Every European market is unique. Local regulations and interpretations of pan-European directives differ. Fund distribution channels differ. The mix of investments differs. The asset managers and insurance companies providing these investments differ.
European directives – most notably MiFID II – seek to harmonise regulation across the continent, but it’s important to recognise that each country is starting from a different position and is heading in its own direction at its own speed. However, at a pan-European level, some common themes are emerging.
Pressure on fees continues to mount. This is contributing to the ongoing shift towards passive investments, most clearly seen in Switzerland and the UK.
Distributors are also turning away from a dogged acceptance of open architecture towards establishing deeper partnerships with asset managers. The products that distributors want are also shifting. Buying best of breed funds by asset class is giving way to building holistic solutions at the right price. Fund selection is becoming more entwined with cost negotiation.
Finally, the migration towards clean share classes continues; this rate of change is faster in Italy and Spain, and almost complete in the UK (at least for new business). We are also seeing more transparency of who is paying for what across the value chain – prompting the gradual replacement of platform rebates with platform fees across Continental European platforms.
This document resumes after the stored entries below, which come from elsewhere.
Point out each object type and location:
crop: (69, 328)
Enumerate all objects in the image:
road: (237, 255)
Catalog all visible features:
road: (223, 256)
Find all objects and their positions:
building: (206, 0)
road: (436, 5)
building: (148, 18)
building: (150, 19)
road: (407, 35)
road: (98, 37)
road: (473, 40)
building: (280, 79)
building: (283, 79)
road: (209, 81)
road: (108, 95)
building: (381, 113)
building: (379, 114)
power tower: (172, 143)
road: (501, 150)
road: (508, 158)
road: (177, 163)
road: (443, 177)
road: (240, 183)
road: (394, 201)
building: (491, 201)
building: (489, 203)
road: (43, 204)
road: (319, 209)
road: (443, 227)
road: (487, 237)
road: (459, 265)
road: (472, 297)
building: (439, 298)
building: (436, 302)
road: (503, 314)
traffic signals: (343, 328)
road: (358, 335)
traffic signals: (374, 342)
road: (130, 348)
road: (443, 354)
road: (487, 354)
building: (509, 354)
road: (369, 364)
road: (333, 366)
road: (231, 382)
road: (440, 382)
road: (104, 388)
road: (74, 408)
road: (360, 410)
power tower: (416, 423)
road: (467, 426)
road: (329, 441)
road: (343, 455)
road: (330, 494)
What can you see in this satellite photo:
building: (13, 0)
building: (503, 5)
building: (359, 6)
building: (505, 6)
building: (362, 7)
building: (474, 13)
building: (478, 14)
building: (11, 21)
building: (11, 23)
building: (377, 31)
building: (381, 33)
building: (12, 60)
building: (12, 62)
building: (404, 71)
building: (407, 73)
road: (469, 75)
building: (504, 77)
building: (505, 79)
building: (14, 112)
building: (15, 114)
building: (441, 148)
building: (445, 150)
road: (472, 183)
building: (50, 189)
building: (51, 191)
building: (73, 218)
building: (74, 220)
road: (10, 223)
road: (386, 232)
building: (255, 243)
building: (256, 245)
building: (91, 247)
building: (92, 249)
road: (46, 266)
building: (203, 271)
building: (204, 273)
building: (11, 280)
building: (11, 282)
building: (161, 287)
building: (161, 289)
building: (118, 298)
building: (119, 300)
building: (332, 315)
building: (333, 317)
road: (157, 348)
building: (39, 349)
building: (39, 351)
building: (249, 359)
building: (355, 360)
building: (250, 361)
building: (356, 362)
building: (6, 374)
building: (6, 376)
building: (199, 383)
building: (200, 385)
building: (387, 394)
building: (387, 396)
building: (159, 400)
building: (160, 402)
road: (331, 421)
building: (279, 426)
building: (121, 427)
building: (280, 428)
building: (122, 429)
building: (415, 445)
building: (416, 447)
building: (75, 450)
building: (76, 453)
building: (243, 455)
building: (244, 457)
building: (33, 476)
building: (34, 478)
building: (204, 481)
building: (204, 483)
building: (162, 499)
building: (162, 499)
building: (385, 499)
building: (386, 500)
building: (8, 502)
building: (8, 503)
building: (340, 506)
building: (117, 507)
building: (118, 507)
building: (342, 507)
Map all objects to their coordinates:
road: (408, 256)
The approach of local regulators has a huge impact on the rapidity of these trends. CNMV in Spain and Consob in Italy seem to have embraced MiFID II with some vigour – spurring changes in business models among distributors and, as a consequence, a faster shift towards clean share classes in those two markets.
BaFin almost seems to regard MiFID II as a first draft (following successful lobbying from banks and IFAs), so there’s been some change in Germany but it has been a good deal slower. These trends are also almost absent in Switzerland, which is not subject to MiFID II, although it does have its own equivalent.
The FCA jumped the gun somewhat with the RDR. The UK is therefore ahead on some of these trends and acts as a Petri dish revealing both the intended and unintended consequences of the regulatory changes.